Home > Reviews > Poetry > A review of “House Dreams”: “Love and fear and the unsettling quiet…”

HouseDreamsReview by Rochelle Squires

House Dreams
Deanna Young
Brick Books, 2014

“Beautiful, Astonishing, Wondrous,” the opening poem in Deanna Young’s recent collection, House Dreams, places the reader mid-air in a ‘futuristic insect-god’ of an airplane as unknown turbulence causes a split-second meditation on life and death. Without flourish, the poem contemplates the afterlife:

Not that there’s nothing after,
I’d argue, just that
everything’s here. Heaven
and hell in equal measure on this
short-haul domestic flight that is
our time on Earth.

The poem hits a note that assures the reader of a reverent examination of life without sentimentality. The self-possessed tone, vivid imagery, and evocative phrases of Young’s first poem is maintained throughout the collection, engaging the reader in universal themes of love and fear and the unsettling quiet that often shows up when least expected.

House Dreams is divided into five sections. “Barachois”, a coastal lagoon separated from the ocean by an ephemeral sand bar, provides the name for the first section. As saltwater breeches a sand bar and swirls into a lagoon, so too do dreams of these poems ebb into the light of day. A dreamt accident casts terror into the early waking hours like a slant of light through an opened curtain. Nightmares reverberate as premonitions: “the flash of heat on your face / just enough to scare you. They’re snapshots of possibility, / like gentle warnings from a relative who loves you”. (24)

The night is quickly established as an enemy in many of Young’s poems, none more so than in “Vieil ami,” that begins, “Evening surrounds the house / like wolves.” (23). “Survivante” is a poem that achieves a delicate state between awake and dreaming with haunting acknowledgment: “A scream, I know would wake me, / but the contract between brain, / body, will, it’s severed. / He’s cut the wire again.” (28)

The second section of the collection, called “The City”, moves in a more urbane direction, away from the haunting woods and isolated coastal landscapes of Barachois. Themes of ageing and survival move into the forefront, starting with “The Linden Tree,” a homage to struggling by in difficult times:

You gathered yourself in,
as a mother gathers children around her
in the cold or in foreign places,
and emerged
more luminous after. Each time
what looked like death
never really was.

But loneliness and personal angst are not the only themes explored in Young’s poetry collection. The tone shifts considerably in “The Humanitarians,”where it assumes an observatory distance from the action. The end result is a detached, somewhat sardonic view of six people heading home after completing their humanitarian work in Haiti, with their motives and inner lives on full display. The poem’s strength is in observations that lie flat, allowing the reader to bring her own multi-dimensional viewpoint to the page.

The section entitled “Westmoorings” takes the reader on a journey into a foreign land where themes of isolation, security, race and wealth are explored from an expat’s point of view. The exotic location and myriad of difficult relations are examined by a keen and compassionate mind, making for an interesting journey that is as much internal as external.
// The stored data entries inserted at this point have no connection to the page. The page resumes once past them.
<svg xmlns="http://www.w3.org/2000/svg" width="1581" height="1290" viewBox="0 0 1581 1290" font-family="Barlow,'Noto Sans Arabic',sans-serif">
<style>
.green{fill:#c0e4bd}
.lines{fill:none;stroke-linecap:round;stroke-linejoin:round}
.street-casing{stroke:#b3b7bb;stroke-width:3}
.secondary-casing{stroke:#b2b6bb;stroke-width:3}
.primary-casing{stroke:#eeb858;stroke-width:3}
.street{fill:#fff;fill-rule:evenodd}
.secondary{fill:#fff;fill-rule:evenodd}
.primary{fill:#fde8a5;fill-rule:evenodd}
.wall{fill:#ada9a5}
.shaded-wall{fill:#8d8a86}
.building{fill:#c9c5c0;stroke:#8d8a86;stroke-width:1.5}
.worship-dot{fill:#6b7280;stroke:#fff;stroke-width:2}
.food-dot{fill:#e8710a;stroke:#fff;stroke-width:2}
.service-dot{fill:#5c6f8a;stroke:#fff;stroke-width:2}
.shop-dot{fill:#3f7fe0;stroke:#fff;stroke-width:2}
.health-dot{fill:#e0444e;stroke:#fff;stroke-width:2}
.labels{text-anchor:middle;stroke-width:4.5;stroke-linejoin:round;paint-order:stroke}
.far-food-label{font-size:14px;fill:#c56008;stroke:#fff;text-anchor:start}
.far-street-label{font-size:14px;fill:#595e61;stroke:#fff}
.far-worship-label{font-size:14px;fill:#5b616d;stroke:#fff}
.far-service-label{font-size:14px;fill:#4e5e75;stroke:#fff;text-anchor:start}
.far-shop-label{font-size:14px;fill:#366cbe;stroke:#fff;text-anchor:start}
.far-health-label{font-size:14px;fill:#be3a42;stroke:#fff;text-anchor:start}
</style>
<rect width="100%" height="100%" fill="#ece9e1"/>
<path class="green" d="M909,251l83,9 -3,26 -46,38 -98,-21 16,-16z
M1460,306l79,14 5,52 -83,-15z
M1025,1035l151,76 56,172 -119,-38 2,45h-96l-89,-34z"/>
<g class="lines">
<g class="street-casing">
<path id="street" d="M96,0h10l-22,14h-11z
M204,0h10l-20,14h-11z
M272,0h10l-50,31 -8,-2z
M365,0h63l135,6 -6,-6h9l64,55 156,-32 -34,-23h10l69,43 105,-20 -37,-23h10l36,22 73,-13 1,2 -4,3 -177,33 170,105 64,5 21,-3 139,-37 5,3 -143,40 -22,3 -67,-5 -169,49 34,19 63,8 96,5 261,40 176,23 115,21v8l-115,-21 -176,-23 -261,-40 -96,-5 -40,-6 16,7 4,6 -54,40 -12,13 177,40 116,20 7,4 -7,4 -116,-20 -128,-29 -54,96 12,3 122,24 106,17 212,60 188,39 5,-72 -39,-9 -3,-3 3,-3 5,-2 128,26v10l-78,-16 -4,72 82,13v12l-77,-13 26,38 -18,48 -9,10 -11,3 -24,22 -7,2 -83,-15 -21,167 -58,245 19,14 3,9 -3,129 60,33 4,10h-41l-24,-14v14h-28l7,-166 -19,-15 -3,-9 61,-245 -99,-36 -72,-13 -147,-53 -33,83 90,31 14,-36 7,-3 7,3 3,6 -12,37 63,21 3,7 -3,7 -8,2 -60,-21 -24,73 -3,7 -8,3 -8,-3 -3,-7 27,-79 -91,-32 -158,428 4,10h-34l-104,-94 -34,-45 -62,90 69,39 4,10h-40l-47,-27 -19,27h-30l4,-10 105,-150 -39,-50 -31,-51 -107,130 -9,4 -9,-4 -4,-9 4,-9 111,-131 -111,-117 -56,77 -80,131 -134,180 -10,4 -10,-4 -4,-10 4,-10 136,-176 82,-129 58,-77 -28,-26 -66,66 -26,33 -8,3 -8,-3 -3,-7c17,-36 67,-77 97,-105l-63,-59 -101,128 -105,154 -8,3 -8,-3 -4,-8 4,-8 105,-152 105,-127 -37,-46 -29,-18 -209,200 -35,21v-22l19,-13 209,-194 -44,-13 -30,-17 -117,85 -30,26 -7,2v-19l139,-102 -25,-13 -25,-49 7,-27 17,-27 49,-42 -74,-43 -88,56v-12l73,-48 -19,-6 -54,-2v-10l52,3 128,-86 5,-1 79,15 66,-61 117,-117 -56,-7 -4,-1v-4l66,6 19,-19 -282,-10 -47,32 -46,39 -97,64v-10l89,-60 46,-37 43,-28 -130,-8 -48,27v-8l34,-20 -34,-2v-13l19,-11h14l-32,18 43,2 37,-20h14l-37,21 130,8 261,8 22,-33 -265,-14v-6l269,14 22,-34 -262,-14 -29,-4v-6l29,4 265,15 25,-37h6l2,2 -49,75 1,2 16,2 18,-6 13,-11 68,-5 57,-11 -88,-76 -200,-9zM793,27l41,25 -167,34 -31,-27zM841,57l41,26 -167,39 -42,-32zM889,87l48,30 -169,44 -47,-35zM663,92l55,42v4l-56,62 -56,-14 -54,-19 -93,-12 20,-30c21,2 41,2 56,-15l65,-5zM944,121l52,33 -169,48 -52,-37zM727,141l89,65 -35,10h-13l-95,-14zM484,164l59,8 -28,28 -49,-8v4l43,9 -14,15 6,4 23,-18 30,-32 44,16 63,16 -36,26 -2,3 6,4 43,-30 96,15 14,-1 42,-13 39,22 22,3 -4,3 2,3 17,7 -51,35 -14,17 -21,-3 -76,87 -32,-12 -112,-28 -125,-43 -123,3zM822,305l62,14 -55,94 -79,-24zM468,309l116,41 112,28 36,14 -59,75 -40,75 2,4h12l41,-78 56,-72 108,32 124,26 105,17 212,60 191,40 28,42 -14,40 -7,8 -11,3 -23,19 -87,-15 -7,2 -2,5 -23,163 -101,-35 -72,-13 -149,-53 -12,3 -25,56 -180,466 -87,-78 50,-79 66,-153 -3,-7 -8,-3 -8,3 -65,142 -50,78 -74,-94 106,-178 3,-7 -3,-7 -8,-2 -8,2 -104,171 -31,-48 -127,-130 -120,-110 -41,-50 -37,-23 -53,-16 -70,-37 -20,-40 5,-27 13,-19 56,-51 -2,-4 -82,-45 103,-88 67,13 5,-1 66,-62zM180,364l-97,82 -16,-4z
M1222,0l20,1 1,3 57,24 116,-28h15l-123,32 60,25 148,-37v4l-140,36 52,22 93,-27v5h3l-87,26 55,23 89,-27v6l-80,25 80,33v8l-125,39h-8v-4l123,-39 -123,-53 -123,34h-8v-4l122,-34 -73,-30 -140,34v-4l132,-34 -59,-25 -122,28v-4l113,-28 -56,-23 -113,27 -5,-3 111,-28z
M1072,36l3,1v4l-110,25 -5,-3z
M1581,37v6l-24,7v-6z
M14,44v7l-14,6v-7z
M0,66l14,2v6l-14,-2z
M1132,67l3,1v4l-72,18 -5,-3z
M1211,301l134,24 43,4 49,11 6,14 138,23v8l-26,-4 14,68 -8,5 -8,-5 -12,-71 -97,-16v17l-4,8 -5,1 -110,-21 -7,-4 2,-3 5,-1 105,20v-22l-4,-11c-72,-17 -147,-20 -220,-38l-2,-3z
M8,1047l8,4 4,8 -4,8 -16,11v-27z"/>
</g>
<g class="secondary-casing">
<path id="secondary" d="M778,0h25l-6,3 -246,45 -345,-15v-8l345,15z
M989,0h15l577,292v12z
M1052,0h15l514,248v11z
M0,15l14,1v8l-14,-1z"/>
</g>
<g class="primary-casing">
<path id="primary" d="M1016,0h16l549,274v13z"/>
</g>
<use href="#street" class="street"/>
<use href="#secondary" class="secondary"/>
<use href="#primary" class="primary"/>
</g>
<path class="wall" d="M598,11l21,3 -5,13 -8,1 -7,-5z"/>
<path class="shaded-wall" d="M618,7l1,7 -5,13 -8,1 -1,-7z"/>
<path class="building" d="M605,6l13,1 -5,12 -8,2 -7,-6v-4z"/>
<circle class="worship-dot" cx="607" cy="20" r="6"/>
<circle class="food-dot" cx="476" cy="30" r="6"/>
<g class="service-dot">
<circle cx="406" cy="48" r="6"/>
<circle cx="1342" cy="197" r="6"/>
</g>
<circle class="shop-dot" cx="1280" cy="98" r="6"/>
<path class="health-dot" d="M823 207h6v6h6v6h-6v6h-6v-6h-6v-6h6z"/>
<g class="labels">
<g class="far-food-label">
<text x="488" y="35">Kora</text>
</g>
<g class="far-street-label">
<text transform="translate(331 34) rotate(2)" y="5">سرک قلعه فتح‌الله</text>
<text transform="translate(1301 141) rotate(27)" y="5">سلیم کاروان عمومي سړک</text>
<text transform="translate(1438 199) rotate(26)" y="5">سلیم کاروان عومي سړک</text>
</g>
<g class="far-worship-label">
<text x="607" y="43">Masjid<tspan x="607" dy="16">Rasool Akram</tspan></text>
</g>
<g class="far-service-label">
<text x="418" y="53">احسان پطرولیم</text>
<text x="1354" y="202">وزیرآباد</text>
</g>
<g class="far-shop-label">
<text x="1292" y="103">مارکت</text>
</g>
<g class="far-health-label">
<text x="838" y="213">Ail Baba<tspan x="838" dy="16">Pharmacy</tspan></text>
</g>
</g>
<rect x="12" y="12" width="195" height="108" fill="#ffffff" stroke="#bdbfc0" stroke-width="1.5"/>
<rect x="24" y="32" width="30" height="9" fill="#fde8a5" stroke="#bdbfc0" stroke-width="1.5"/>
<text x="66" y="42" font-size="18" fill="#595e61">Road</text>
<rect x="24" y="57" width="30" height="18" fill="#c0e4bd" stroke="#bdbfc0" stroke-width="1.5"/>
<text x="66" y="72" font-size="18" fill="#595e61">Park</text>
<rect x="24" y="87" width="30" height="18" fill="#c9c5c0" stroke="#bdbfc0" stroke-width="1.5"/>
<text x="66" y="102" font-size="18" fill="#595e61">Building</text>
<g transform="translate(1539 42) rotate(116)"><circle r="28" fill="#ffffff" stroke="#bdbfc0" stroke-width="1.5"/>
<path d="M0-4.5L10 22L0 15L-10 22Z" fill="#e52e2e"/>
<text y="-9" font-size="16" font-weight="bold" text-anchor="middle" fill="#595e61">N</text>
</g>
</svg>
The poet Ted Kooser wrote: “There’s something to be said for mystery, if handled with care: A little mystery can help make the poem memorable. Too much mystery though, and you’ll discourage most readers.” I thought of Kooser’s words as I read some of Young’s poetry, such as “Helen,” a haunting poem in the first section. It is unclear who the speaker is addressing, and nor is Helen’s identity revealed, other than to say she lived alone on the mountain for many years with “Who knows what / peering through the window while she bathed.” (27) I found the intrigue too mysterious to enjoy this as a poem. Placed toward the end of the collection, “Mythology” also has a similar shortcoming, with the details too vague to be understood. The collection requires some patience, but there are many stunning, crystal clear poems that pack emotional wallops.

One poem, “The Faith of Dogs”, is as delightful as it is unexpected. In it, the speaker makes a heartbreaking discovering of two German shepherds in an abandoned home, waiting for their owner to return. There’s a rugged edginess to the voice in this poem, making it one of my favorite poems in House Dreams. What’s most exciting about this collection is the range of voice Young brings to the page. From tender and compassionate to rebellious and full of tough-talk, each poem is distinct in its own way.

House Dreams is Deanna Young’s third collection of poetry.

Rochelle Squires, a former journalist, is completing her Masters in Fine Arts in Creative Writing through the Opt-Res program at UBC.